Sunday, March 25, 2012

Tuna Omelet

Serves 2

Ingredients:

Eggs – 4 beaten
Onion
Tuna Chunks (Ayam Brand)
Cheese (Optional)
Mushroom (Optional)
Spring Onion
McCormick Parsley
Salt n pepper to taste

Directions:
1. Heat butter in a skillet over medium-high heat until butter is hot and sizzling. As butter melts, tilt skillet to coat bottom with butter. Mix in the onion, then mushroom. A bit of salt and pepper to taste.
** Tips: Use a non-stick pan to reduce oil/butter and avoid the eggs sticking on the pan.
2. Quickly pour eggs into skillet. While rapidly sliding skillet back and forth over heat, quickly stir eggs with a fork to spread them continuously over the bottom of the skillet as they thicken. Add on tuna chunks and spread over half of the omelet. Top on with shredded cheddar/mozarella cheese.

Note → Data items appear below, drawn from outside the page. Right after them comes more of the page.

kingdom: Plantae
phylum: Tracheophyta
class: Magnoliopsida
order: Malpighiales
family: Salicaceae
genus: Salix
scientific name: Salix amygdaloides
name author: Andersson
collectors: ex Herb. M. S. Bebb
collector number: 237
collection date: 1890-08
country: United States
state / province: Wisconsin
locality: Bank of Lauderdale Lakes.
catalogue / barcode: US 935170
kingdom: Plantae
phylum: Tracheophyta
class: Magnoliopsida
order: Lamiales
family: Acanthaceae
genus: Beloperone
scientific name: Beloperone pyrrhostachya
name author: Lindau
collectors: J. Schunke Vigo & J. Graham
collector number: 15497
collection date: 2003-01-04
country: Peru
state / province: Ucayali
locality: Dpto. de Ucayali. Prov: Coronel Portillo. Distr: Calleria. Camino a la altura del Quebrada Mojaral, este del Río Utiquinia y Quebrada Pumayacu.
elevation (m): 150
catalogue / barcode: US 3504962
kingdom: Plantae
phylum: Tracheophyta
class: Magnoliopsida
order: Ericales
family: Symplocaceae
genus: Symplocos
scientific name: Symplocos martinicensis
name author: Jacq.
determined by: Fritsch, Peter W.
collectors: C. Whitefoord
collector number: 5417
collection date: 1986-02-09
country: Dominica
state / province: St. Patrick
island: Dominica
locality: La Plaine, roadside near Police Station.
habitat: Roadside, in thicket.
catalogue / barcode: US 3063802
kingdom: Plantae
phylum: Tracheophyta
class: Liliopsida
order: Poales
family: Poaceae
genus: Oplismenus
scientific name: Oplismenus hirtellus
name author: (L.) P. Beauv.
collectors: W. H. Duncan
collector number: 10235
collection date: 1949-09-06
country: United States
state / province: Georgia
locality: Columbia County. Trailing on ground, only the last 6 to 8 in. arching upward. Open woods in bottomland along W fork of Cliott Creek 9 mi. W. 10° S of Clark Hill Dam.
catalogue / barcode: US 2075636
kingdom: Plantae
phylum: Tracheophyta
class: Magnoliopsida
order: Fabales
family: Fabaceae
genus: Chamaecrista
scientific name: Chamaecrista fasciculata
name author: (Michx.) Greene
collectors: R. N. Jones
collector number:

A bit of spring onion.
** Tips: When they are thickened, let stand over heat a few seconds to lightly brown bottom of omelet. Do not overcook… the omelet will continue to cook after being folded.
3. Tilt skillet and run a spatula under edge of omelet, then jerk skillet sharply to loosen omelet from bottom of skillet. Fold omelet into half. Turn omelet onto warm plate, and sprinkle a bit of parsley.